__ASSIGNED TASK A__:
Repeat the listing word for word, starting at the line with "What is the ratio" and continuing through the listing's last line, and include both of those lines. Leave out the pictures.

__PASSAGE TO READ__:
*** Block opens ***
Before I continue, I have to tell you that my fiancé, Joe, has little to do with this fear. His salary supports my current pursuit of a graduate degree. He insists on doing my laundry so I can spend all the time I need researching and writing. His most repeated phrase second only to I love you is what do you think? This isn’t to say he is perfect—but I don’t disappear when I am around him. This worry only ignites when I am alone and think too hard about how other people’s perception of me might shift after “I do.”
Which is odd, because I have never been one to mind other people’s ideas of me much. I tell dirty jokes when children are within earshot. I take dinner table debates to an uncomfortable level and volume. I wear unwashed sweatpants in public. Yet I can’t restrain the urge to craft a lengthy Facebook manifesto when 177 more people like my “We’re engaged!” post than when I announced my new job as the editor of a literary magazine (my first job aligned with my career goals in years). I don’t know what to do when people see me as “engaged” before they see me as “writer,” or “independent,” or “Nora,” or anything that doesn’t imply someone else’s stamp of approval.
Or when my female coworker snatches my hand to gaze into my ring before looking me in the eye to say good morning.
Or when my cousin questions why I am keeping my last name instead of acknowledging that Seilheimer is what connects us, so why would I throw that away?
When others look at this ring, what do they see, exactly?
While the total solar eclipse in March of 2016 did not cast any shadows over my Chicago apartment, it did inspire change. This was when Joe accepted my invitation to leave our Windy City lives behind and see what the Big Easy had to offer us. One year later in New Orleans, Joe and I rode our bikes to City Park on a cloudy Saturday morning and took a break under the Singing Oak. I was going to meditate beneath the wind chimes, but he took a knee. After I said yes, a storm rolled in, so we rode our bikes in a downpour to the nearest beignets and champagne. We toasted each other, our wrinkly toes wriggling in soaked shoes.
*** Block closes ***
__AVAILABLE RECORDS__:
*** Block opens ***
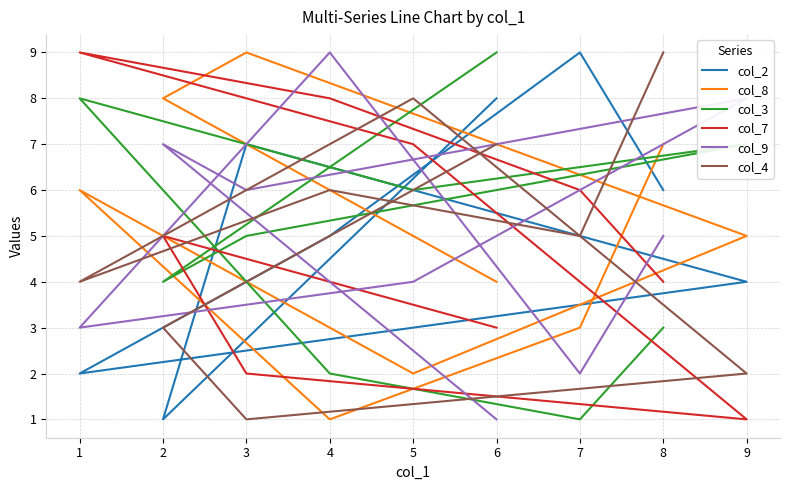

What is the difference between the second highest and second lowest values in the col_4 series?

6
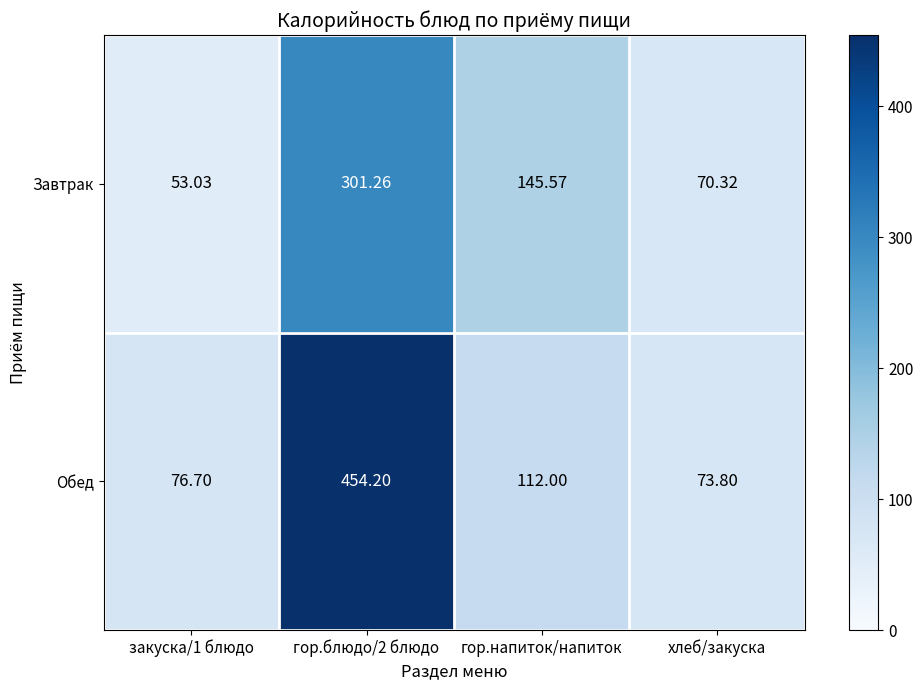

What is the total value across all series at закуска/1 блюдо?

129.7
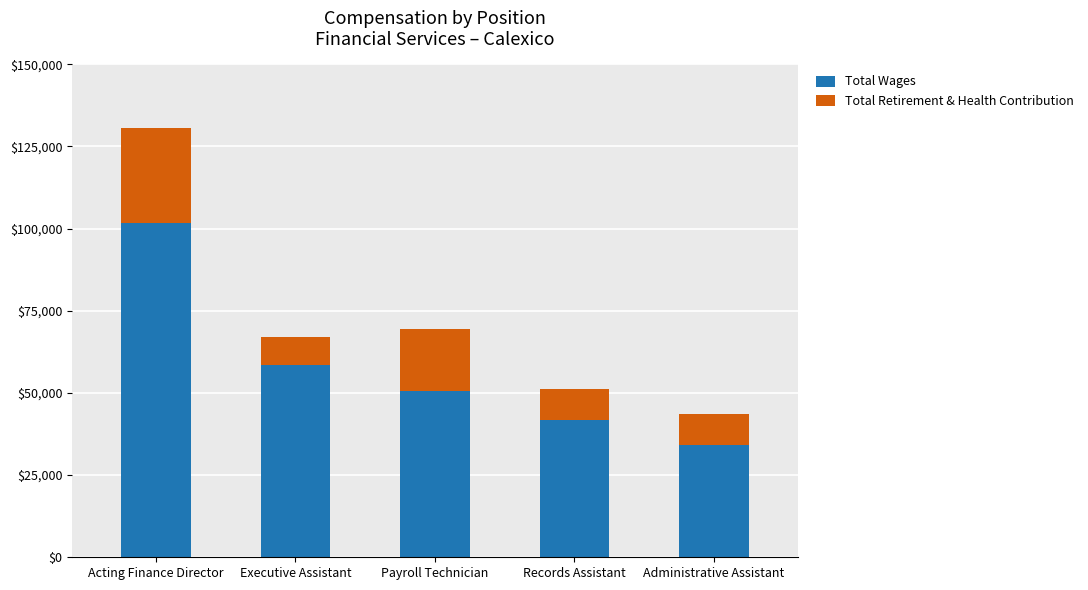

How many data points in Total Wages are less than 50452?

2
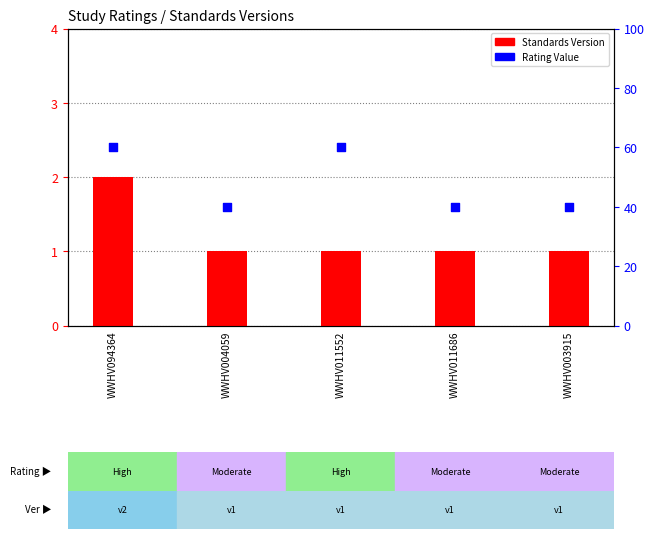

Which series has the largest total across all categories?

Rating Value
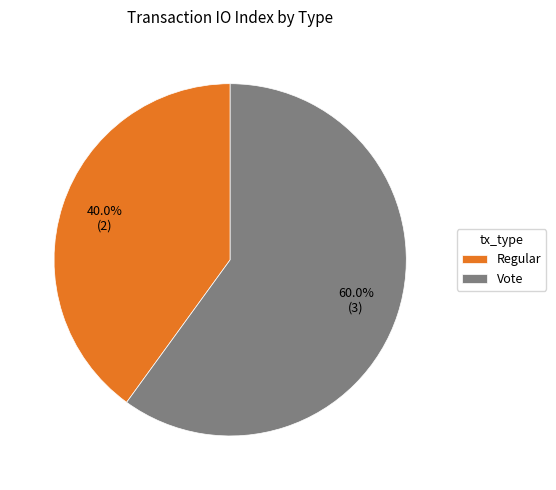

What is the smallest slice in the pie chart?

Regular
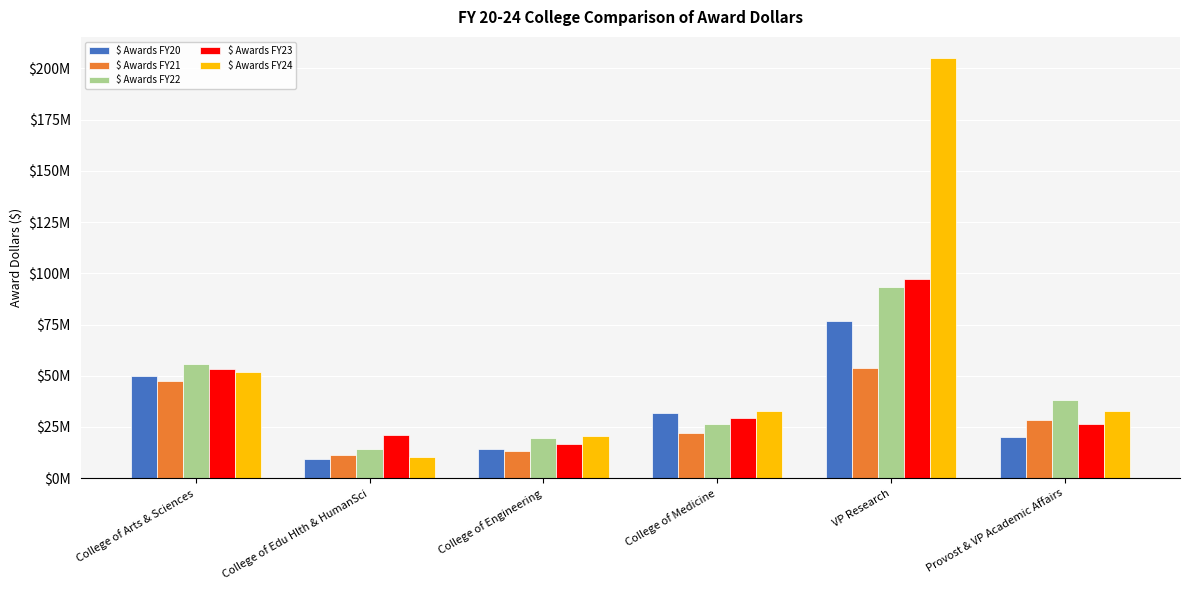

Are the bars horizontal?

No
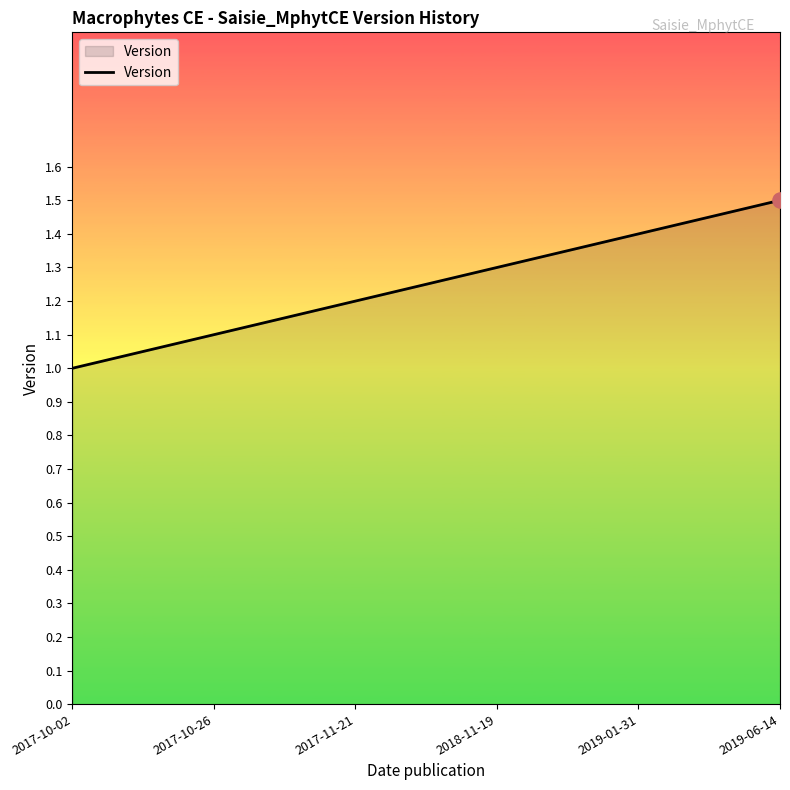

What is the ratio of the value at 2017-10-02 to the value at 2017-11-21?

0.8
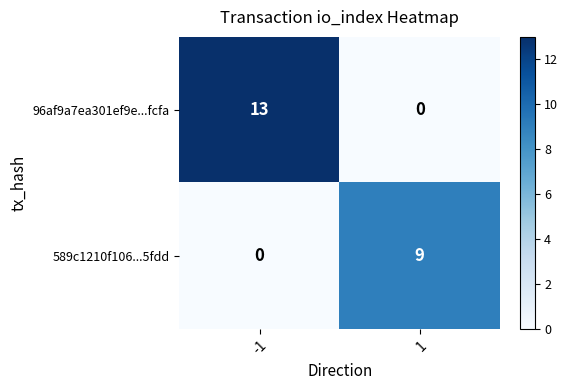

The value of 589c1210f106...5fdd at 1 is 3. True or false?

False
*** Block closes ***
__ASSIGNED TASK B__:
Write out the engagement essay word for word, from "Or when my cousin" to "in soaked shoes.".

__ANSWER BOX A__:
What is the ratio of the value at 2017-10-02 to the value at 2017-11-21?

0.8

The value of 589c1210f106...5fdd at 1 is 3. True or false?

False

__ANSWER BOX B__:
Or when my cousin questions why I am keeping my last name instead of acknowledging that Seilheimer is what connects us, so why would I throw that away?
When others look at this ring, what do they see, exactly?
While the total solar eclipse in March of 2016 did not cast any shadows over my Chicago apartment, it did inspire change. This was when Joe accepted my invitation to leave our Windy City lives behind and see what the Big Easy had to offer us. One year later in New Orleans, Joe and I rode our bikes to City Park on a cloudy Saturday morning and took a break under the Singing Oak. I was going to meditate beneath the wind chimes, but he took a knee. After I said yes, a storm rolled in, so we rode our bikes in a downpour to the nearest beignets and champagne. We toasted each other, our wrinkly toes wriggling in soaked shoes.